►

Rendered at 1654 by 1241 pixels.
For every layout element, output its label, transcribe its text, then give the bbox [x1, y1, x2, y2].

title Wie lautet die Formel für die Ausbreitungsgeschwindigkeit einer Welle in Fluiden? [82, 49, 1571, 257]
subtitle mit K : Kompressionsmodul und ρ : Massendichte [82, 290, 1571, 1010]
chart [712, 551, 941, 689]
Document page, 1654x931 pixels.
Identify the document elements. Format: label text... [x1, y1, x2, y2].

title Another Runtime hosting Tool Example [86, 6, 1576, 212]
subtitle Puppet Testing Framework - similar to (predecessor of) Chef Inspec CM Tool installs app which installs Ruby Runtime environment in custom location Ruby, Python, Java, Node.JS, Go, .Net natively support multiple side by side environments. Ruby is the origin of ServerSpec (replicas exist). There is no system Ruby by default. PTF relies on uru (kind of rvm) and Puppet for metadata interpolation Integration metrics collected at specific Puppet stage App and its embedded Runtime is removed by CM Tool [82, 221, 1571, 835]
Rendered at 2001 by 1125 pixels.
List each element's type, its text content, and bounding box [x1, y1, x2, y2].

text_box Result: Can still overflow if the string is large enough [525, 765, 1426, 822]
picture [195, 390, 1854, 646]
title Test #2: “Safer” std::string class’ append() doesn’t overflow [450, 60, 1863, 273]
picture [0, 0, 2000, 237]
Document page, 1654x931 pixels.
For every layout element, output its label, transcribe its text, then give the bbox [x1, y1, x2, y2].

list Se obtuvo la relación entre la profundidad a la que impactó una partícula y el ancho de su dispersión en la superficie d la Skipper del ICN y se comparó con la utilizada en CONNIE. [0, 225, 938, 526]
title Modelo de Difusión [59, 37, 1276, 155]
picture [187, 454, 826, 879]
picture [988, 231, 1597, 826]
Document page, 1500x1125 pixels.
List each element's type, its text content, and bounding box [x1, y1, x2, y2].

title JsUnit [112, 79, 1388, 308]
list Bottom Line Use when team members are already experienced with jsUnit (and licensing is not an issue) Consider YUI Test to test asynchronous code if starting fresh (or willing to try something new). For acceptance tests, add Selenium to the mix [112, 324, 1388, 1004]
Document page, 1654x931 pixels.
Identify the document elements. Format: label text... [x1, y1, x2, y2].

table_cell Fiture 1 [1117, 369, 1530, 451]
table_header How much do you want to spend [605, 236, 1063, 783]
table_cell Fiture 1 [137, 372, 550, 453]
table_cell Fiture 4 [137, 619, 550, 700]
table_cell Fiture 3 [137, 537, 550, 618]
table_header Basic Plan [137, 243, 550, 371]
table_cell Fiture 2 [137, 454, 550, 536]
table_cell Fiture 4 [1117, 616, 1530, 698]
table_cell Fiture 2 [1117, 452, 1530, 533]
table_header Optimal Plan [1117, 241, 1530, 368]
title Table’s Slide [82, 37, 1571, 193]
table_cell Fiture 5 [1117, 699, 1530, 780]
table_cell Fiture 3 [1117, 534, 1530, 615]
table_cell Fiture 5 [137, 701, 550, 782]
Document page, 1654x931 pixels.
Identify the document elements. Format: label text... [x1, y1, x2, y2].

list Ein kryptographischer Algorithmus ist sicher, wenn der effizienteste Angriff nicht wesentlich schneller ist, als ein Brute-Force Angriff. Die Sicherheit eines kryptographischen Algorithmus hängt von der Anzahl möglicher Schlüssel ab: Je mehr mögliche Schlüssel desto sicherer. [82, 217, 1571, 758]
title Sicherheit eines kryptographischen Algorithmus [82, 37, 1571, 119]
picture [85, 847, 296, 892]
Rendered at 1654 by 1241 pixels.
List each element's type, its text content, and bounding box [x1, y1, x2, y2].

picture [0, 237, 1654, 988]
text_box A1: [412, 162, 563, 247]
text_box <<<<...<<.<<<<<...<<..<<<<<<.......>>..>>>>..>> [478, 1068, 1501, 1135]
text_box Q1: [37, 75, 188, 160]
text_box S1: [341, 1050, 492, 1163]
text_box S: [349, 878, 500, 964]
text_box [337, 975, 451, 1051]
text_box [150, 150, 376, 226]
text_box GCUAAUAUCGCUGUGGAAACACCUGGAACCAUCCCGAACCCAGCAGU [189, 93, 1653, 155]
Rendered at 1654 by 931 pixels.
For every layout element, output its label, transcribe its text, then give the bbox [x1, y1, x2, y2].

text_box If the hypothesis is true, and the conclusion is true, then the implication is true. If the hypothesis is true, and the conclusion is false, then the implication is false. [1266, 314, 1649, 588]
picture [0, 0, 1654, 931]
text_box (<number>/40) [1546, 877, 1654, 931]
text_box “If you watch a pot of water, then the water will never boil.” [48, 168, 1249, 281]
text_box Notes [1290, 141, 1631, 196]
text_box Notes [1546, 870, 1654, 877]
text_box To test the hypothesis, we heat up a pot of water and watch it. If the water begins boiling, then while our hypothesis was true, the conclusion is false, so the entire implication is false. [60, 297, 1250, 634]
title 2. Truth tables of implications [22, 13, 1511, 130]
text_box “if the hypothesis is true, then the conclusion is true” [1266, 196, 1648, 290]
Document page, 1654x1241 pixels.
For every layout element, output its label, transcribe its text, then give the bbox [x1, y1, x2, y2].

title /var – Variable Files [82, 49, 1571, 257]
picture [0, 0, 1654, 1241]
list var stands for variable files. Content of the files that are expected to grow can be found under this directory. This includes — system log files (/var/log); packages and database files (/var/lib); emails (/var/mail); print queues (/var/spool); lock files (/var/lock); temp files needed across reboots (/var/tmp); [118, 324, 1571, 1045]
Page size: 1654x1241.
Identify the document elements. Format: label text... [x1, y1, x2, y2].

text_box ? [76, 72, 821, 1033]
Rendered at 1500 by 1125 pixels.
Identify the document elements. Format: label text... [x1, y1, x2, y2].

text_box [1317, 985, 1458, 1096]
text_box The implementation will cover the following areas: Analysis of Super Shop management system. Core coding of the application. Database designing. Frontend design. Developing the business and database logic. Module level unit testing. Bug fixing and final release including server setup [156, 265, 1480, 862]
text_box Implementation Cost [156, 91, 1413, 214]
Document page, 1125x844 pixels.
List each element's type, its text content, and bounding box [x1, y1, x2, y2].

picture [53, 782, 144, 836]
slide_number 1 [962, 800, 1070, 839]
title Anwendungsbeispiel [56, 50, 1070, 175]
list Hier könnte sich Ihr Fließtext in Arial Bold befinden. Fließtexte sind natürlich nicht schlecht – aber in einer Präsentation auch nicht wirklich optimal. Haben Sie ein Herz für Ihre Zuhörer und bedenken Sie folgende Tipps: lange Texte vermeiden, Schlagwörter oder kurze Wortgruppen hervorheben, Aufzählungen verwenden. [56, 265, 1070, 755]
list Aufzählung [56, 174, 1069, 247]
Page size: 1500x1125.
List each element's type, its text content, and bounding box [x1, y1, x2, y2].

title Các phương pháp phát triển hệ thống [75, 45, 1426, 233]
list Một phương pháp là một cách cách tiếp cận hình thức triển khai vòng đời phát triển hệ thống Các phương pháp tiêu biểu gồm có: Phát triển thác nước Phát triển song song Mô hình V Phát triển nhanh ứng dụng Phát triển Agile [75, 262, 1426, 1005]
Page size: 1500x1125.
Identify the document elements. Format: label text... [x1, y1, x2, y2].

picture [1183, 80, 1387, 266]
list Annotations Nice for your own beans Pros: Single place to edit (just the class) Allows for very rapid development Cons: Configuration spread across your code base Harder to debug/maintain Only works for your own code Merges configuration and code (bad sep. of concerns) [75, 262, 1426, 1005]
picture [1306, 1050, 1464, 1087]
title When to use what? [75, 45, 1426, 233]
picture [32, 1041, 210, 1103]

◄

Reproduce without any change every line from the first line of the items above through the line that contains "chart [712, 551, 941, 689]", and include that line.

» Solution to this task:
Rendered at 1654 by 1241 pixels.
For every layout element, output its label, transcribe its text, then give the bbox [x1, y1, x2, y2].

title Wie lautet die Formel für die Ausbreitungsgeschwindigkeit einer Welle in Fluiden? [82, 49, 1571, 257]
subtitle mit K : Kompressionsmodul und ρ : Massendichte [82, 290, 1571, 1010]
chart [712, 551, 941, 689]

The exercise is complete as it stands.